** Aim **
Can you copy out the whole text below, about breaking even on solar panels, batteries and two Teslas, word for word?

** Reading text **

★ ★ ★ ★

Breaking even on 2 Teslas, solar panels and batteries in just over 8 years
Rosemary Grundy is a systems analyst who meticulously calculated when she will break-even on her renewable energy investment in real time, using real usage, electricity and petrol prices.
In December 2021 my family moved into a newly built house on the Sunshine Coast in Queensland. For 21 months I have been monitoring our energy use to calculate a break-even analysis for my home’s investment in renewable energy. A break-even analysis looks at the true costs of the investment against the returns the investment yields.
I was pretty relaxed about this investment because it was highly achievable for us and I was confident it was the right thing to do. But seeing my friends’ raised eyebrows, and comments that “it’ll take 40 years to pay for itself”, made me interested in when it would break-even.

★ ★ ★ ★

** Dataset section **
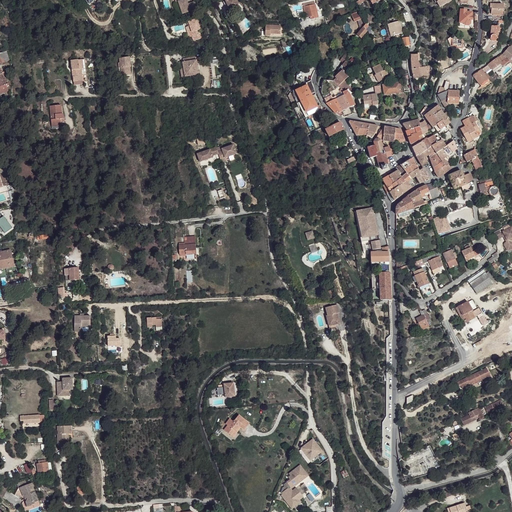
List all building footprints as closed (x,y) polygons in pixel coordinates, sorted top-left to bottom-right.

★ ★ ★ ★

** Result below **
Breaking even on 2 Teslas, solar panels and batteries in just over 8 years
Rosemary Grundy is a systems analyst who meticulously calculated when she will break-even on her renewable energy investment in real time, using real usage, electricity and petrol prices.
In December 2021 my family moved into a newly built house on the Sunshine Coast in Queensland. For 21 months I have been monitoring our energy use to calculate a break-even analysis for my home’s investment in renewable energy. A break-even analysis looks at the true costs of the investment against the returns the investment yields.
I was pretty relaxed about this investment because it was highly achievable for us and I was confident it was the right thing to do. But seeing my friends’ raised eyebrows, and comments that “it’ll take 40 years to pay for itself”, made me interested in when it would break-even.